DOENÇAS INFECTO-PARASITÁRIAS 
06.03.18 
 
Professor: Marcelo Cordeiro 
Transcrito por: Cacau 
Revisado por: Capitão Nascimento 
 
AULA 01 – ANTIMICROBIANOS I 
Os antimicrobianos estão para o infectologista assim como a insuficiência renal está para o nefrologista. 
 O manejo e troca de antibióticos em pacientes complicados é função do infectologista, devido às 
peculiaridades do tema. 
 
Função dos Antimicrobianos 
 Inibir o crescimento/destruir um microorganismo que está causando uma resposta inflamatória em um 
doente (quadro infeccioso); 
 Usado, em algumas exceções, de forma preventiva (profilática); 
 Não age no paciente, age no microorganismo que está lhe causando mal. 
 
Preocupações quanto aos antimicrobianos 
 Possibilidade de o microorganismo tornar-se resistente à medicação; 
 Caso se torne resistente, há a possibilidade de transmissão desse microorganismo a outros indivíduos; 
 Deve-se preocupar em tratar o doente e, ainda, com a possibilidade de resistência ao tratamento. 
 
Escolha do Antimicrobiano 
A melhor forma de estudar antibióticos é iniciar a partir de qual microorganismo se quer tratar. A resistência 
bacteriana é considerada, hoje, um dos três problemas de saúde pública global, além dos impactos econômicos que 
causa. Hoje, a prescrição de antimicrobianos é de extrema responsabilidade para quem o faz, pois deve haver 
preocupação tanto com o paciente a ser tratado, quanto com a comunidade. A resistência bacteriana não está somente 
relacionada ao uso indevido dessa classe de medicações, mas também com o uso em agropecuária. Uma vez que o 
homem consome, vai havendo uma troca dos genes de resistência. Um dos pilares de luta contra a resistência 
bacteriana é acabar com o uso indevido em agropecuária. 

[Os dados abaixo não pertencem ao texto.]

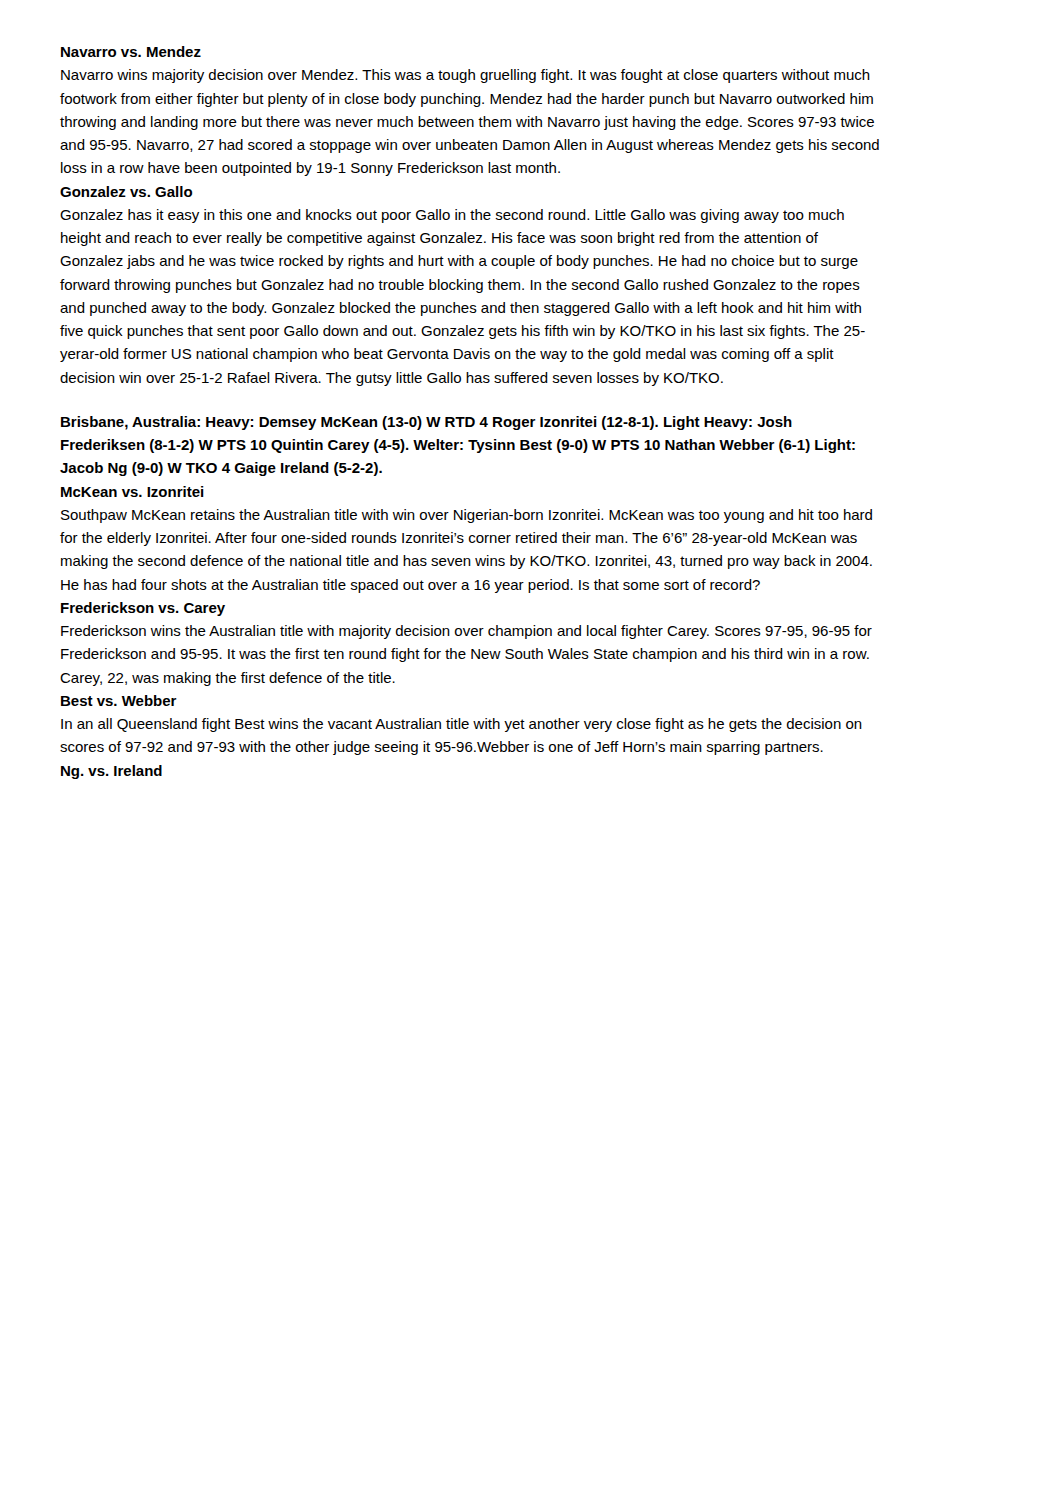Navarro vs. Mendez
Navarro wins majority decision over Mendez. This was a tough gruelling fight. It was fought at close quarters without much footwork from either fighter but plenty of in close body punching. Mendez had the harder punch but Navarro outworked him throwing and landing more but there was never much between them with Navarro just having the edge. Scores 97-93 twice and 95-95. Navarro, 27 had scored a stoppage win over unbeaten Damon Allen in August whereas Mendez gets his second loss in a row have been outpointed by 19-1 Sonny Frederickson last month.
Gonzalez vs. Gallo
Gonzalez has it easy in this one and knocks out poor Gallo in the second round. Little Gallo was giving away too much height and reach to ever really be competitive against Gonzalez. His face was soon bright red from the attention of Gonzalez jabs and he was twice rocked by rights and hurt with a couple of body punches. He had no choice but to surge forward throwing punches but Gonzalez had no trouble blocking them. In the second Gallo rushed Gonzalez to the ropes and punched away to the body. Gonzalez blocked the punches and then staggered Gallo with a left hook and hit him with five quick punches that sent poor Gallo down and out. Gonzalez gets his fifth win by KO/TKO in his last six fights. The 25-yerar-old former US national champion who beat Gervonta Davis on the way to the gold medal was coming off a split decision win over 25-1-2 Rafael Rivera. The gutsy little Gallo has suffered seven losses by KO/TKO.
Brisbane, Australia: Heavy: Demsey McKean (13-0) W RTD 4 Roger Izonritei (12-8-1). Light Heavy: Josh Frederiksen (8-1-2) W PTS 10 Quintin Carey (4-5). Welter: Tysinn Best (9-0) W PTS 10 Nathan Webber (6-1) Light: Jacob Ng (9-0) W TKO 4 Gaige Ireland (5-2-2).
McKean vs. Izonritei
Southpaw McKean retains the Australian title with win over Nigerian-born Izonritei. McKean was too young and hit too hard for the elderly Izonritei. After four one-sided rounds Izonritei’s corner retired their man. The 6’6” 28-year-old McKean was making the second defence of the national title and has seven wins by KO/TKO. Izonritei, 43, turned pro way back in 2004. He has had four shots at the Australian title spaced out over a 16 year period. Is that some sort of record?
Frederickson vs. Carey
Frederickson wins the Australian title with majority decision over champion and local fighter Carey. Scores 97-95, 96-95 for Frederickson and 95-95. It was the first ten round fight for the New South Wales State champion and his third win in a row. Carey, 22, was making the first defence of the title.
Best vs. Webber
In an all Queensland fight Best wins the vacant Australian title with yet another very close fight as he gets the decision on scores of 97-92 and 97-93 with the other judge seeing it 95-96.Webber is one of Jeff Horn’s main sparring partners.
Ng. vs. Ireland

Quais parâmetros o médico utiliza para decidir prescrever antimicrobiano? Estabelecer se está diante de quadro 
infeccioso. Se sim, esse quadro será responsivo ao antimicrobiano? Pode ser infecção por vírus Influenza, e um 
antibiótico não tem ação sobre ele. Se sim, qual o foco infeccioso inicial? Há bactérias específicas em cada foco, prevê-
se quais microorganismos estão envolvidos naquele processo. Depois, há fatores de risco para multirresistência? 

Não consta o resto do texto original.